» **Task brief**: From the line containing "pyautogui.moveTo(477, 218)" through the last line below, copy every line exactly, leaving out the pictures.

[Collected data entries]
-- Opening Marker --
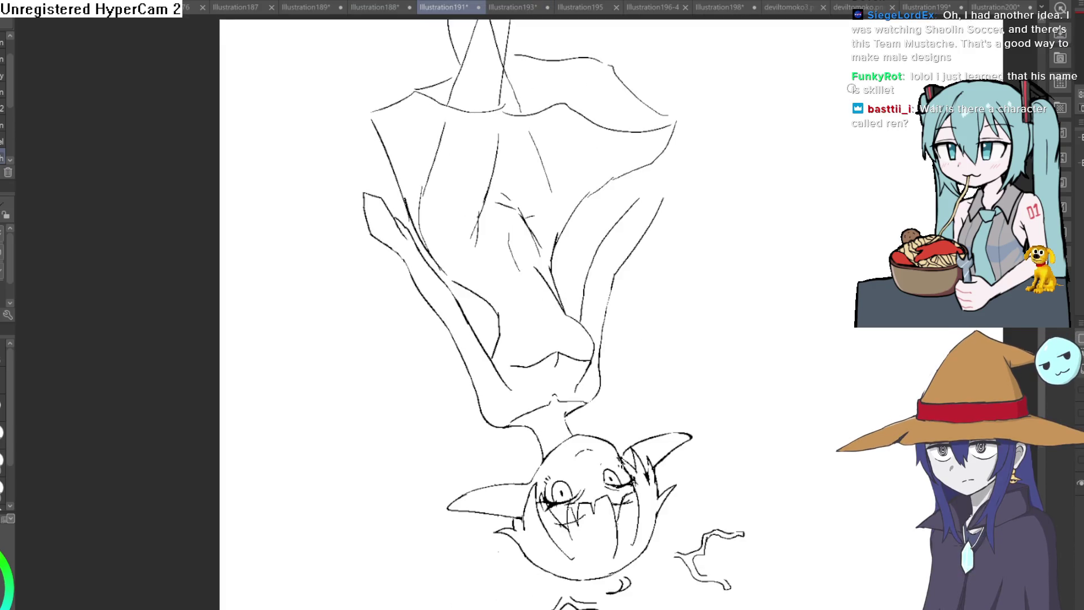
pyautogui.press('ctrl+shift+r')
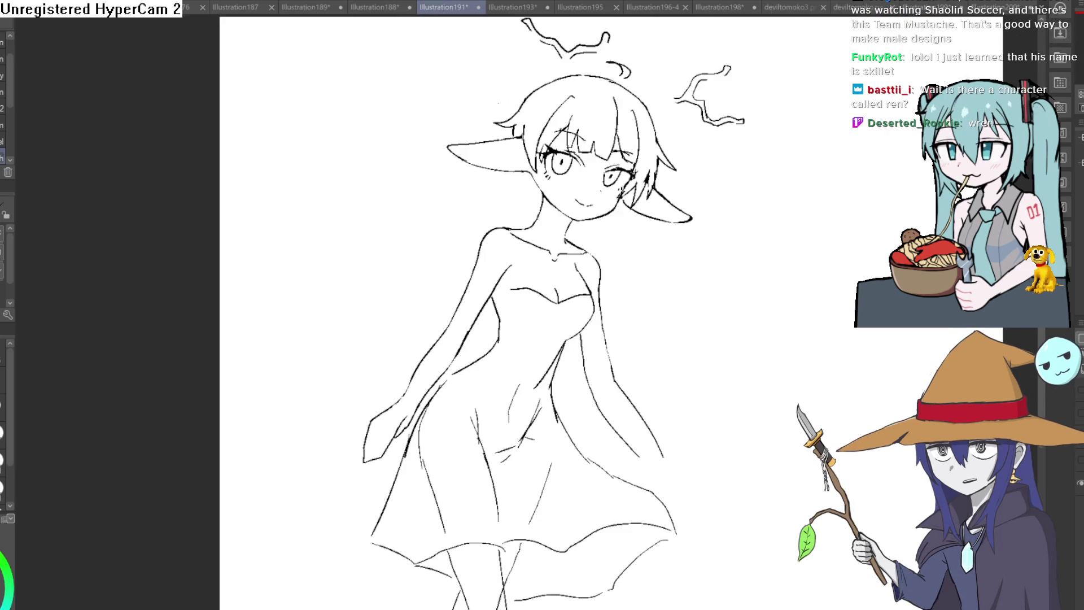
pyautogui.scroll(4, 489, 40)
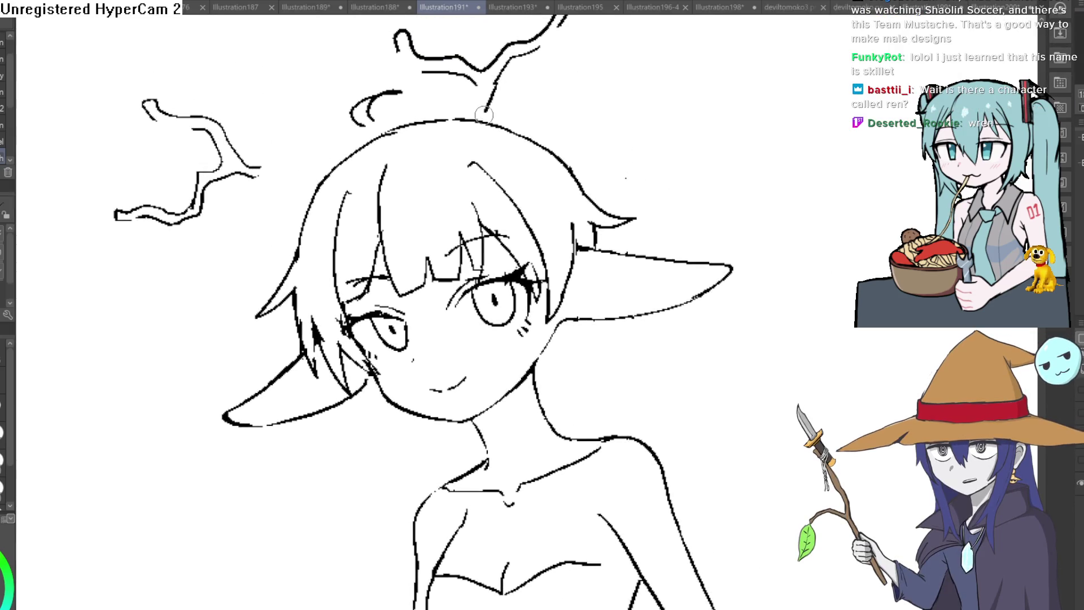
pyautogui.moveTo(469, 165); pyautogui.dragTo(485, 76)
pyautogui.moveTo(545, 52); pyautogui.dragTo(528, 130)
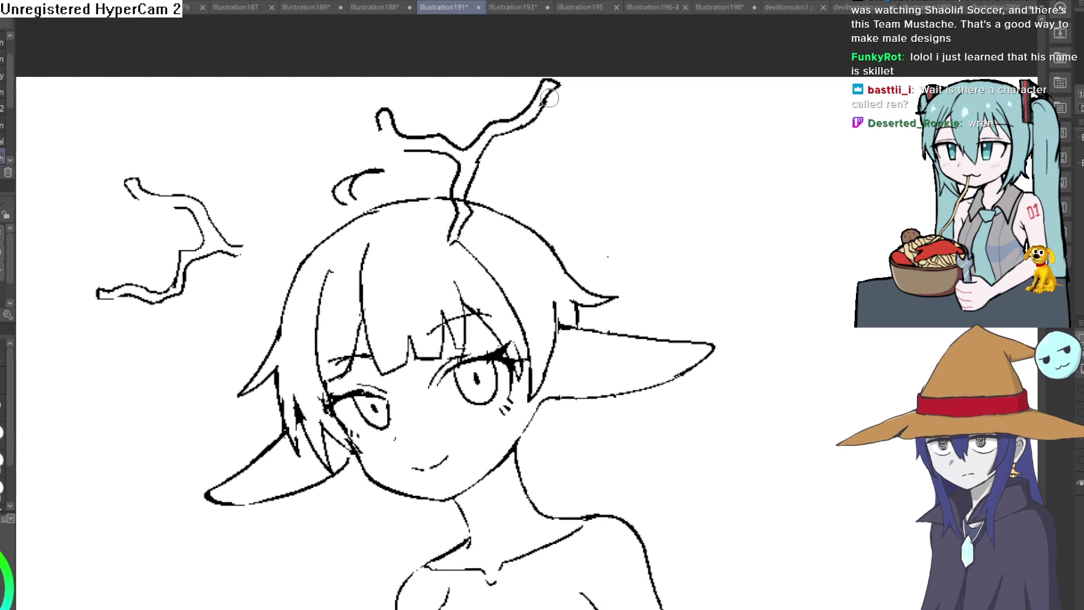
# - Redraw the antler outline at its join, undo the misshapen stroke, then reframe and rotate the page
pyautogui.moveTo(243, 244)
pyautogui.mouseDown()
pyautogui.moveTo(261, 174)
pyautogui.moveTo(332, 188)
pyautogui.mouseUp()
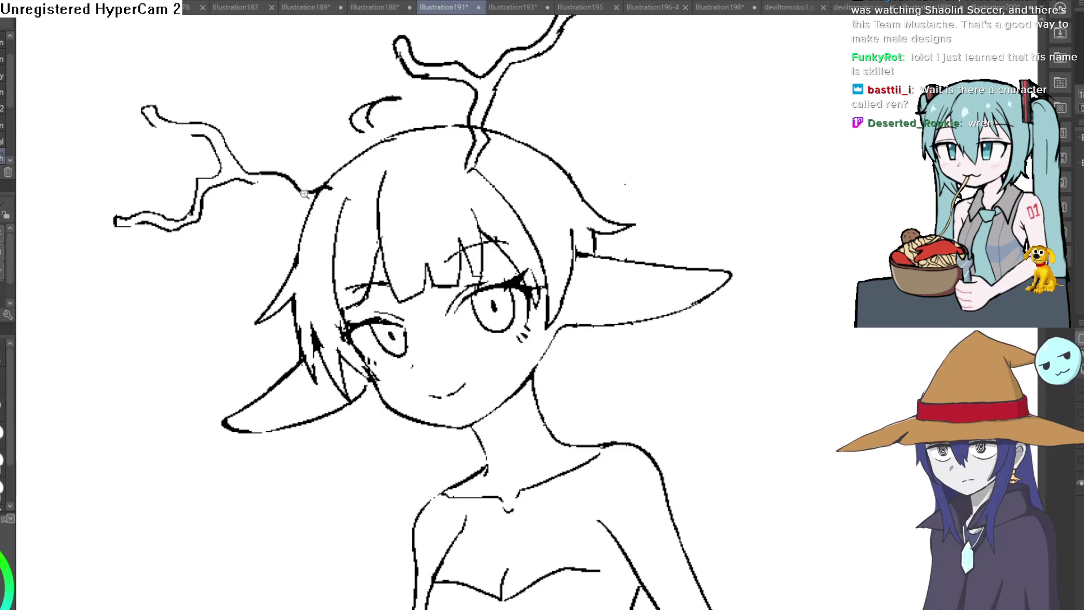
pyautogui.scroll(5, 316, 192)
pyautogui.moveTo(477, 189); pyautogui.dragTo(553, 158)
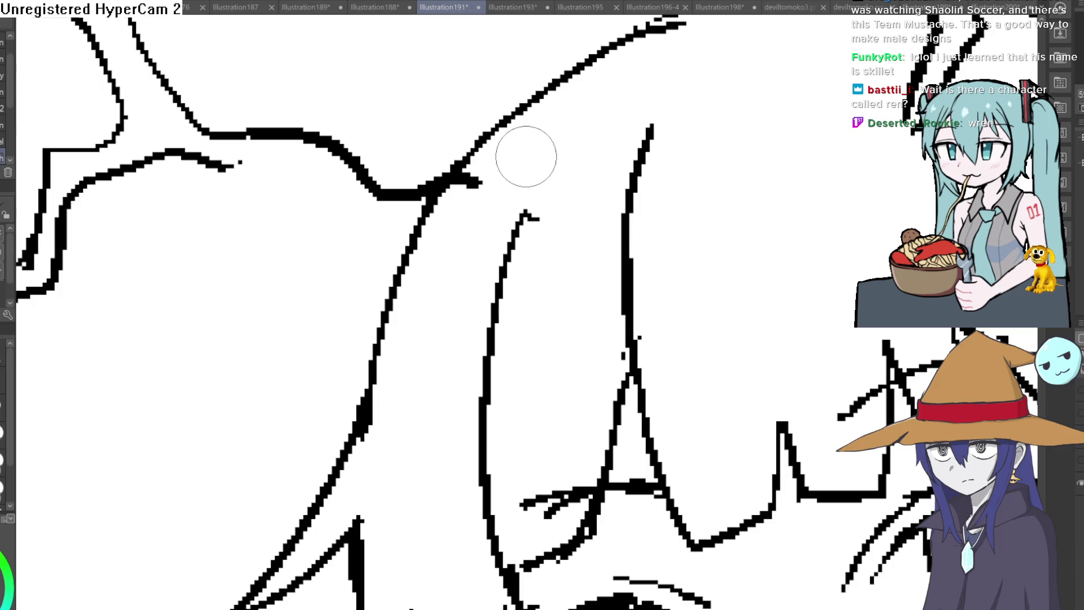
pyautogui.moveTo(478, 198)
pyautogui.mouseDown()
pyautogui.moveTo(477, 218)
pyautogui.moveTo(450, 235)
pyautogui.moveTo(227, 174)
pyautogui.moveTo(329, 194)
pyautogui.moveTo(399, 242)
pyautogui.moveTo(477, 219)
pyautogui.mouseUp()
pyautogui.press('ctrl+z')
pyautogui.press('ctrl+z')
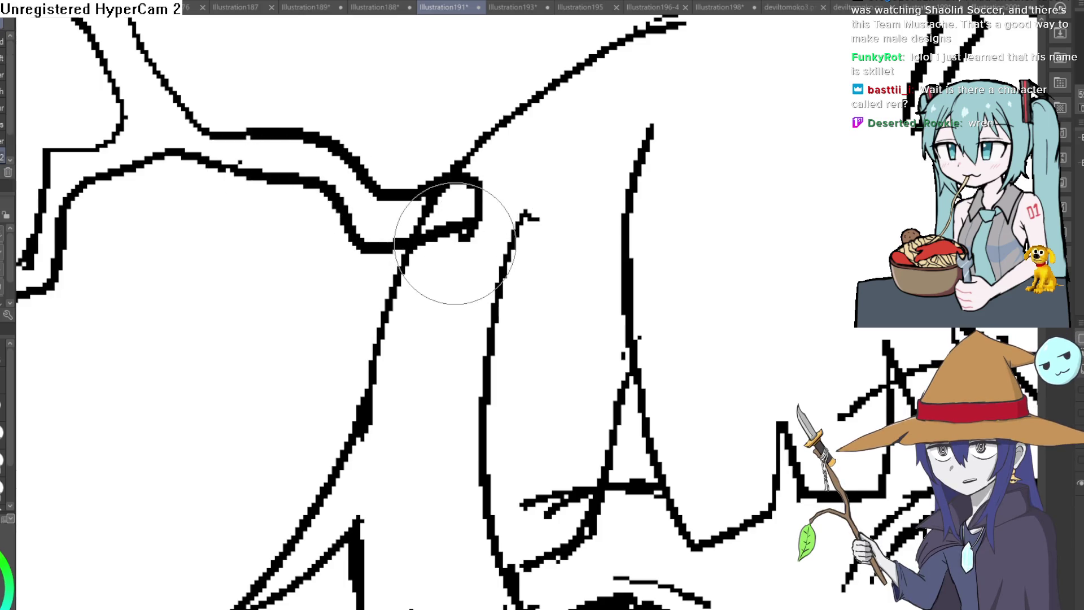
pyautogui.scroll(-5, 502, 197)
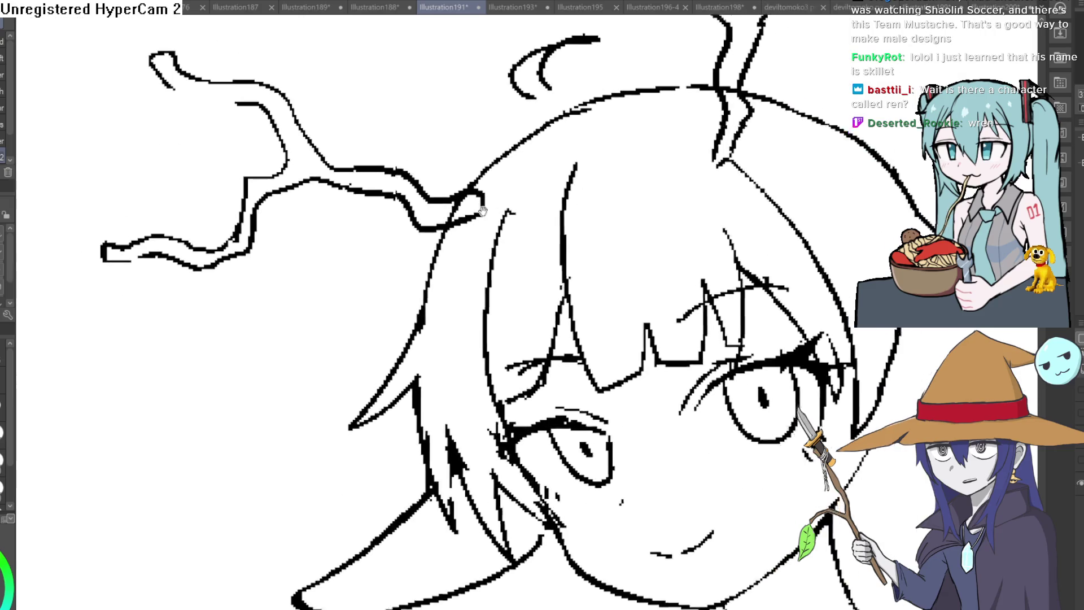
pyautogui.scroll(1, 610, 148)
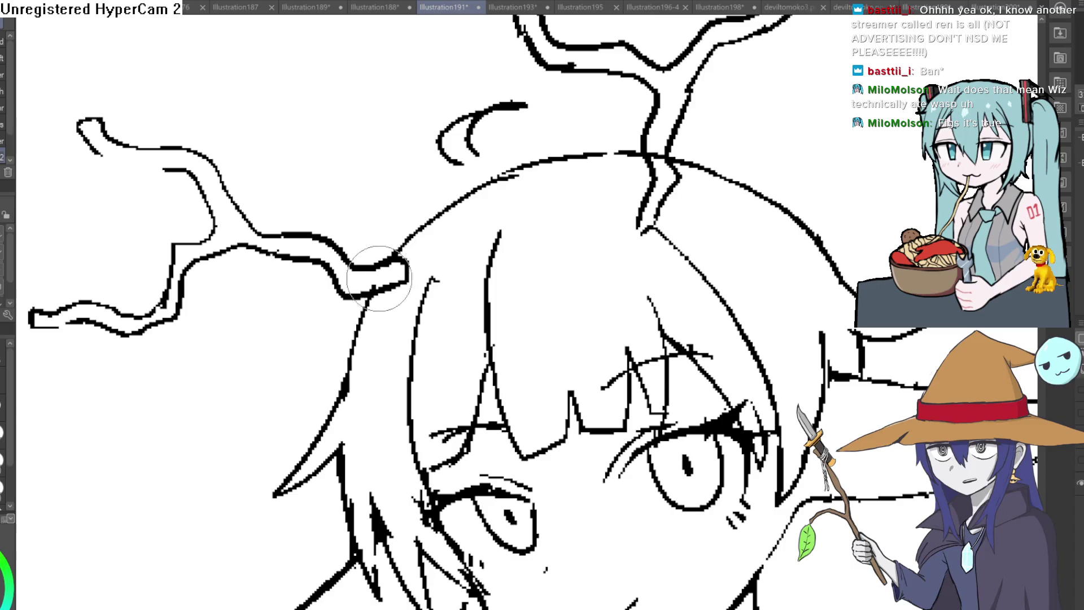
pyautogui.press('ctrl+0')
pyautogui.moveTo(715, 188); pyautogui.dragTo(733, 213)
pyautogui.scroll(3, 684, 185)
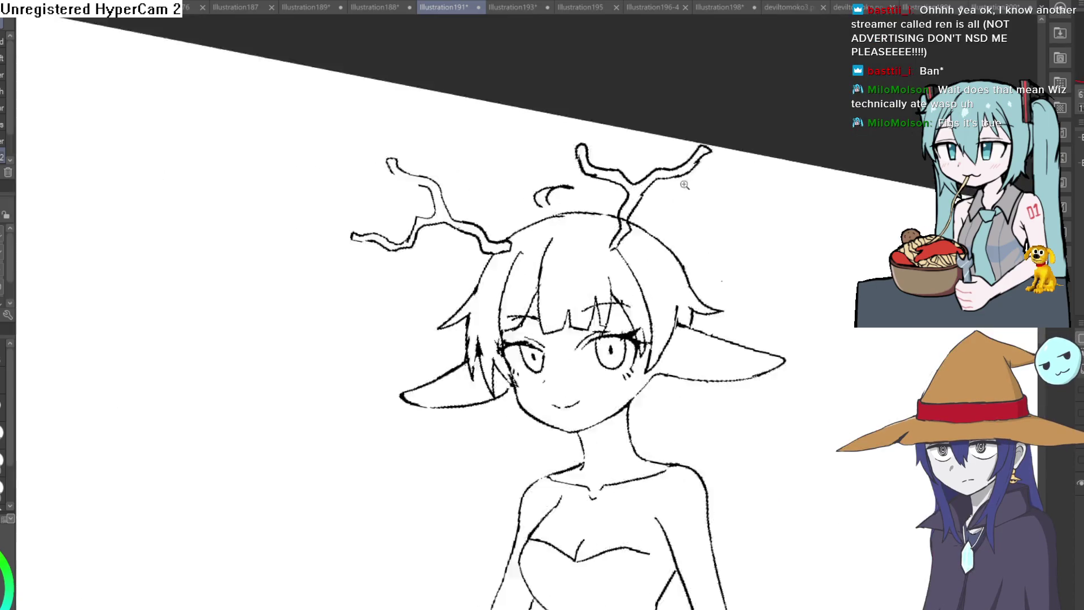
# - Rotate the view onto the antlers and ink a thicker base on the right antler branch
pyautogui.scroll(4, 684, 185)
-- Closing Marker --
» **Problem solution**:
pyautogui.moveTo(477, 218)
pyautogui.moveTo(450, 235)
pyautogui.moveTo(227, 174)
pyautogui.moveTo(329, 194)
pyautogui.moveTo(399, 242)
pyautogui.moveTo(477, 219)
pyautogui.mouseUp()
pyautogui.press('ctrl+z')
pyautogui.press('ctrl+z')
pyautogui.scroll(-5, 502, 197)
pyautogui.scroll(1, 610, 148)
pyautogui.press('ctrl+0')
pyautogui.moveTo(715, 188); pyautogui.dragTo(733, 213)
pyautogui.scroll(3, 684, 185)
# - Rotate the view onto the antlers and ink a thicker base on the right antler branch
pyautogui.scroll(4, 684, 185)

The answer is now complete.